Friday 6 November 2009

These Things Take Time for Cunning Linguists - from October 2009's Hullfire (who said I had to upload in chronological order?)

Hull's Drama Department is definitely not playing it safe this month.

There is a wealth of plays that the Drama Department could choose to perform, classics that have been tried and tested (and done to death) or well-known, safe favourites that are hard to get wrong onstage. But University is a place to learn, to develop, to be brave and daring, to innovate. Rather than take an easy option with an established writer, the Department is giving its stage to two new, young student writers who will also direct their work.

At the end of October, Samuel Lannacombe Oliver's These Things Take Time will play alongside Thomas E. Peel's Cunning Linguists [later changed to The Various Voices of a Cunning Linguist] as a double-bill. Both shows will run each night, one after the other, which presents its own set of challenges to the casts and crew. Most challenging for Oliver is condensing his full-length play down to an hour: “I'd already finished the script before I was given the slot, and it was over an hour long. so I've had to do a lot of cutting. I've got rid of bits I quite liked, but the constant re-reading does mean I've cut bits that were rubbish and put in better bits.” Sharing the performance space each night means that both shows are low on set and have a split budget – two challenges Peel highlights along with saying that “the pressure is on due to the fact that we have written the scripts - the buck stops with us as writers and directors.”

Oliver sums up his play as being about “struggling to write, girls and weird friends”. It centres on Lloyd Karamazov, a TV writer hired to spice up a show's failing second series, and earned Oliver a First in the Scriptwriting Module – so it must be good! He quotes as inspiration things like Jeffrey Brown's 'Girlfriend' trilogy, Mary Chase's Harvey, Fear of Projection, The Goon Show, High Fidelity, Brief Encounter, The Philadelphia Story, Kind Hearts and Coronets, All About Eve and Buster Keaton films. Style-wise, it's an “amalgamation of all the things that inspired me when writing the play. So I hope that the final performance will be a mix of all the styles I've enjoyed, in an exciting and accessible way. Oh, and there's some creative swearing.”

Peel's play is harder to pin down, “I think my play's called Cunning Linguists, I say 'think', as it hasn't named itself yet. My friend suggested Cunning Linguists which seemed witty enough, but perhaps one day it will stop its tantrum and tell me what it wants to be called.” As the plot revolves around not a love triangle but a 'love scribble' and manipulation of language – using language as an “art form that very few people take the trouble to master” - with healthy doses of sex and lust, that seems a very appropriate title. Say it quickly and spot the innuendo in a phrase that's about wordplay – like a pun within a pun. It's inspired by things like “ Wilde, G.B Shaw, pre-Raphealites, aestheticism, Terry Pratchett, Johnny Cooper Clarke, Morrissey, Simon Armitage and films like Rebel Without a Cause, West Side Story, Johnny Got His Gun, The Great Escape, Pygmalion/My Fair Lady.”
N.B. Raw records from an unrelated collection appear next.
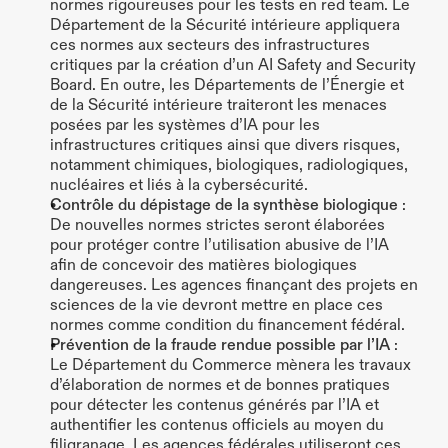
normes rigoureuses pour les tests en red team. Le 
Département de la Sécurité intérieure appliquera 
ces normes aux secteurs des infrastructures 
critiques par la création d’un AI Safety and Security 
Board. En outre, les Départements de l’Énergie et 
de la Sécurité intérieure traiteront les menaces 
posées par les systèmes d’IA pour les 
infrastructures critiques ainsi que divers risques, 
notamment chimiques, biologiques, radiologiques, 
nucléaires et liés à la cybersécurité.
Contrôle du dépistage de la synthèse biologique
 : 
De nouvelles normes strictes seront élaborées 
pour protéger contre l’utilisation abusive de l’IA 
afin de concevoir des matières biologiques 
dangereuses. Les agences finançant des projets en 
sciences de la vie devront mettre en place ces 
normes comme condition du financement fédéral.
Prévention de la fraude rendue possible par l’IA
 : 
Le Département du Commerce mènera les travaux 
d’élaboration de normes et de bonnes pratiques 
pour détecter les contenus générés par l’IA et 
authentifier les contenus officiels au moyen du 
filigranage. Les agences fédérales utiliseront ces 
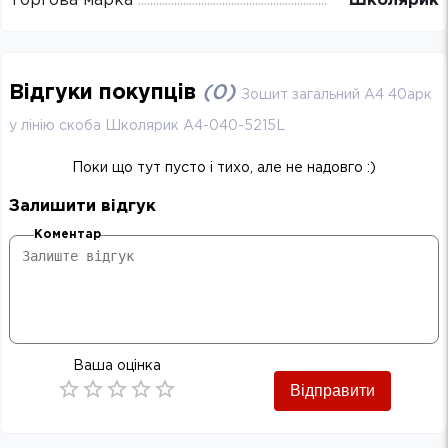
Торгова марка
Школярик
Відгуки покупців
(
0
)
Зошит загальний А4 40арк
у лінію скоба Школярик A4-040-5215L
Поки що тут пусто і тихо, але не надовго :)
Залишити відгук
Коментар
Ваша оцінка
Відправити
Empty
0.5 Stars
1 Star
1.5 Stars
2 Stars
2.5 Stars
3 Stars
3.5 Stars
4 Stars
4.5 Stars
5 Stars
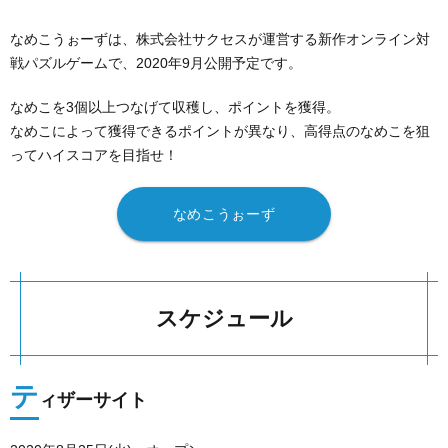
なめこうぉーずは、株式会社サクセスが運営する新作オンライン対
戦パズルゲームで、2020年9月公開予定です。
なめこを3個以上つなげて収穫し、ポイントを獲得。
なめこによって獲得できるポイントが異なり、高得点のなめこを狙
ってハイスコアを目指せ！
なめこうぉーず
スケジュール
テ
ィザーサイト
Both writers have drawn on a little autobiographical material for their plays – Peel describing his as “basically the two voices in my head put into a story.” One is “driven, knows not what he wants but that he wants something different from everybody else” while the other is “ racked by insecurities, he is repressed but only by himself, and feels like he is an echo inside his own skin.” Alongside such characters, it's easy to see why Peel claims his script “shits on the liberal types in the same sentence as the conservative types.” Oliver's gentler, lightly self-deprecating approach means that his play avoids being “boring and full of awkward misunderstandings and tentative accidents (like my own life)” by being “exciting and full of awkward misunderstandings and tentative accidents (unlike my own life) with amusing characters and the like.”
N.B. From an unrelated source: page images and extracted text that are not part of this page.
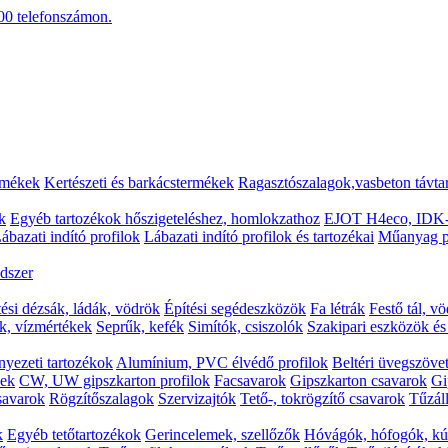
00
telefonszámon.
rmékek
Kertészeti és barkácstermékek
Ragasztószalagok,vasbeton távta
k
Egyéb tartozékok hőszigeteléshez, homlokzathoz
EJOT H4eco, IDK-
ábazati indító profilok
Lábazati indító profilok és tartozékai
Műanyag p
dszer
tési dézsák, ládák, vödrök
Építési segédeszközök
Fa létrák
Festő tál, v
k, vízmértékek
Seprűk, kefék
Simítók, csiszolók
Szakipari eszközök é
yezeti tartozékok
Alumínium, PVC élvédő profilok
Beltéri üvegszövet
kek
CW, UW gipszkarton profilok
Facsavarok
Gipszkarton csavarok
Gi
csavarok
Rögzítőszalagok
Szervizajtók
Tető-, tokrögzítő csavarok
Tűzáll
k
Egyéb tetőtartozékok
Gerincelemek, szellőzők
Hóvágók, hófogók, kú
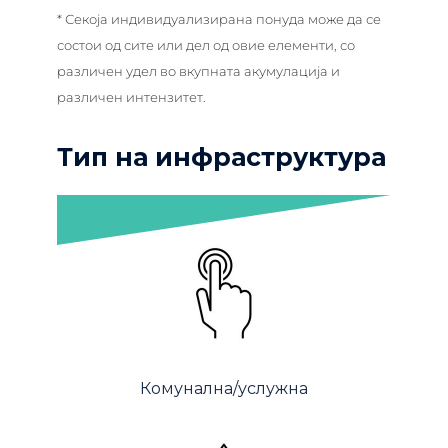
* Секоја индивидуализирана понуда може да се
состои од сите или дел од овие елементи, со
различен удел во вкупната акумулација и
различен интензитет.
Тип на инфраструктура
Комунална/услужна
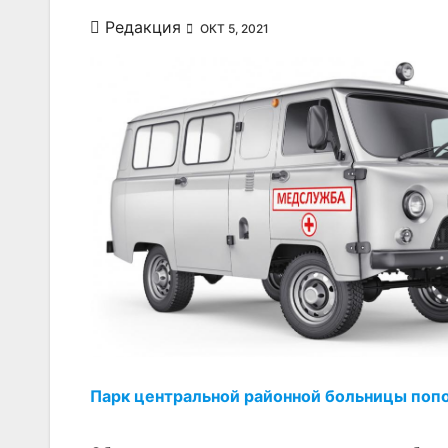
Редакция
ОКТ 5, 2021
Парк центральной районной больницы поп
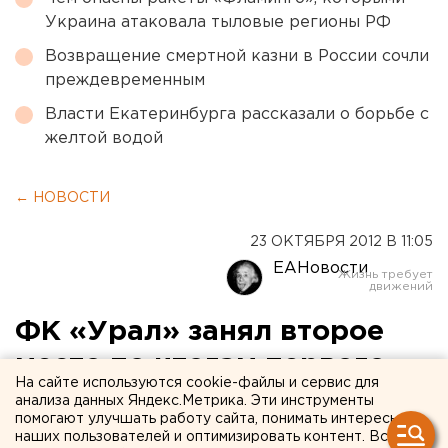
Украина атаковала тыловые регионы РФ
Возвращение смертной казни в России сочли
преждевременным
Власти Екатеринбурга рассказали о борьбе с
желтой водой
← НОВОСТИ
23 ОКТЯБРЯ 2012 В 11:05
ЕАНовости
ФК «Урал» занял второе
место по итогам первого
На сайте используются cookie-файлы и сервис для
круга ФНЛ
анализа данных Яндекс.Метрика. Эти инструменты
помогают улучшать работу сайта, понимать интересы
наших пользователей и оптимизировать контент. Вся
Вчера матчами в Новосибирске, Томске, Химках,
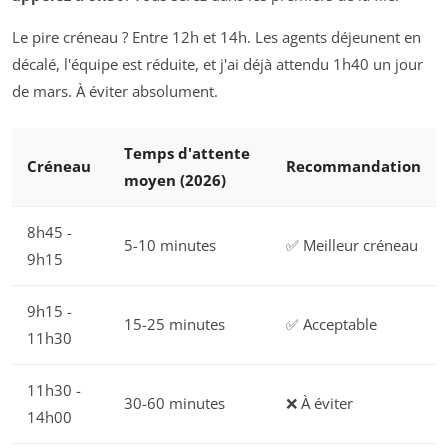
Le pire créneau ? Entre 12h et 14h. Les agents déjeunent en
décalé, l'équipe est réduite, et j'ai déjà attendu 1h40 un jour
de mars. À éviter absolument.
Temps d'attente
Créneau
Recommandation
moyen (2026)
8h45 -
5-10 minutes
✅ Meilleur créneau
9h15
9h15 -
15-25 minutes
✅ Acceptable
11h30
11h30 -
30-60 minutes
❌ À éviter
14h00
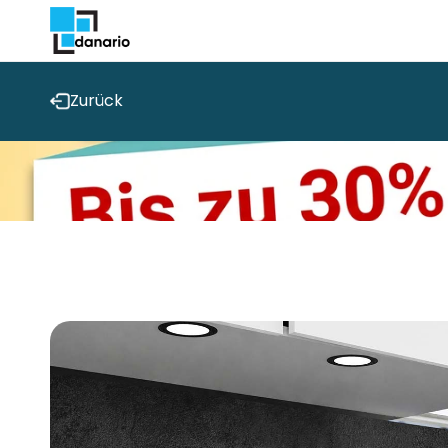
Direkt
zum
Inhalt
Zurück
I asked both men why we should go and see their double bill. Peel says that one of his characters can “bring societal conventions and norms and throw them on their head - he has some odd views which are bound to cause controversy, especially with you ladies.” Then there's “seeing a monkey-hanger (a Hartlepoolian) in a thong, the best chat-up line in the world, the worst puns in the world, being able to tell me exactly what you thought about it after over a pint, and if all goes to plan the longest beer-funnel you will probably ever see” not to mention the after-show party.

Oliver answered: “a theatrical double bill is quite a unique experience. One ticket: two plays. Isn't that nice? These Things Take Time should be seen because it's good fun. a quick-paced romp through all the little trials and tribulations we face from friendly colleagues, aggravating co-workers, pretty strangers and wishful fantasies. Also, I have a very good-looking cast and there may be partial nudity...which is always a seller.”

Both shows have already been learning curves for their writers, which means they've achieved part of their purpose. The final part is for them to entertain the masses, you lot. So, an opportunity to take in some culture, to support not only the learning of fellow students but also their future careers, and some possible nudity (which always perks an evening up). Add in an after-show party on the Saturday, and this could be a perfect student night out.